Your answer must be a word-for-word copy of the listing, with all pictures excluded.

# [Collected data]
-----
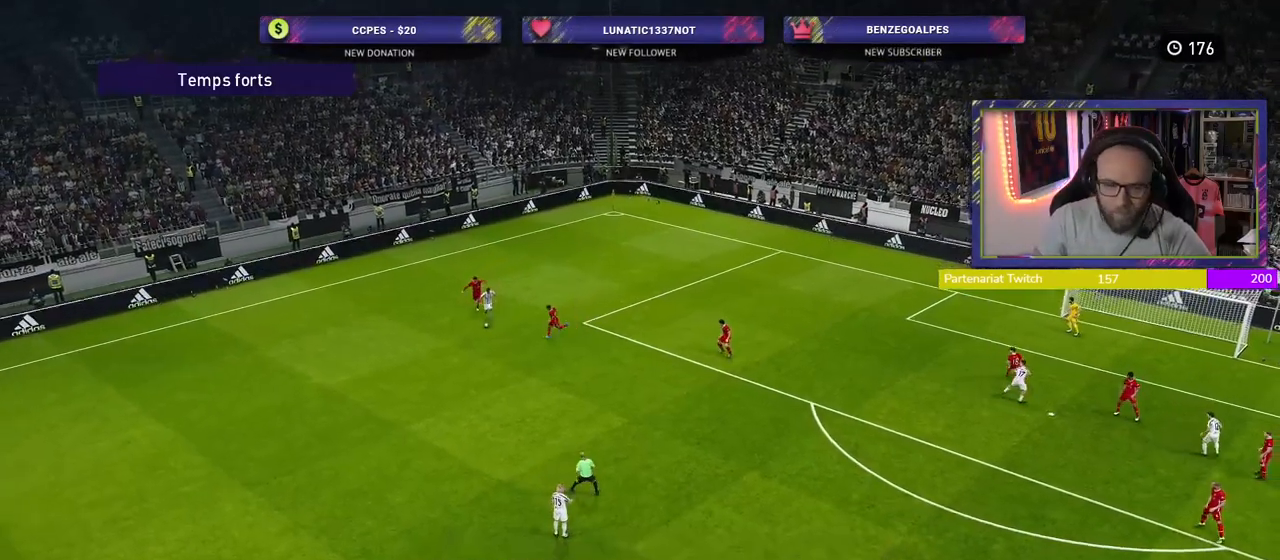
Gameplay with a controller (PlayStation layout); each line is a JSON object with the inputs held at the frame after it. "events" lists button and stick changes between this image and that frame as [ms after this image, input, new state], when the widget could be followed in between.
{"buttons": [], "left_stick": "center", "right_stick": "center", "events": [[80, "START", "down"], [280, "START", "up"]]}
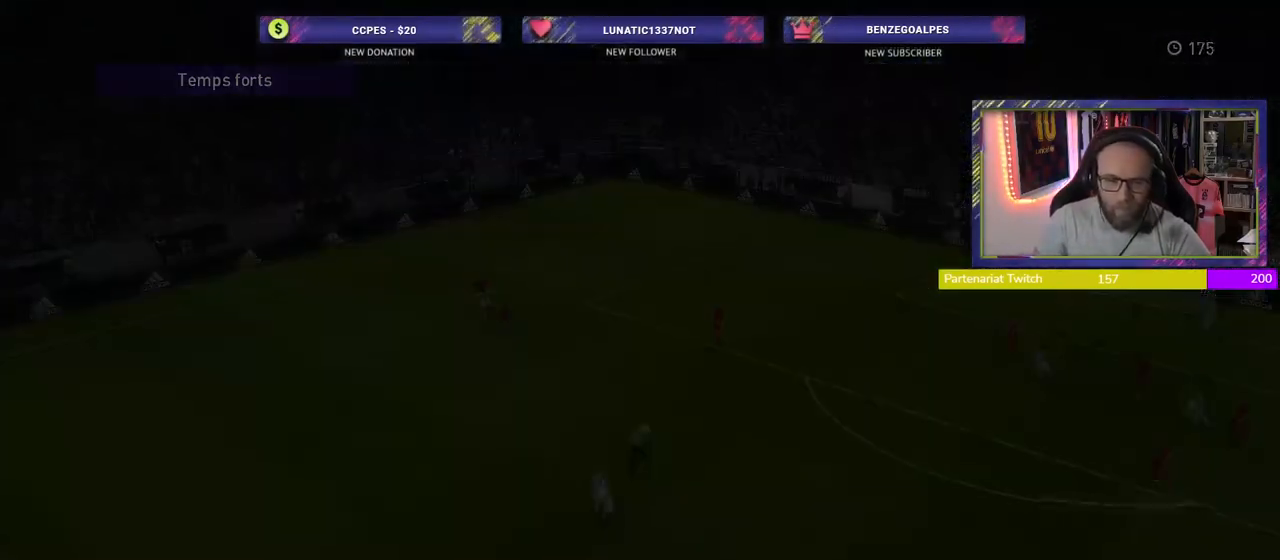
{"buttons": [], "left_stick": "center", "right_stick": "center", "events": []}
-----
# [The answer]
Gameplay with a controller (PlayStation layout); each line is a JSON object with the inputs held at the frame after it. "events" lists button and stick changes between this image and that frame as [ms after this image, input, new state], when the widget could be followed in between.
{"buttons": [], "left_stick": "center", "right_stick": "center", "events": [[80, "START", "down"], [280, "START", "up"]]}
{"buttons": [], "left_stick": "center", "right_stick": "center", "events": []}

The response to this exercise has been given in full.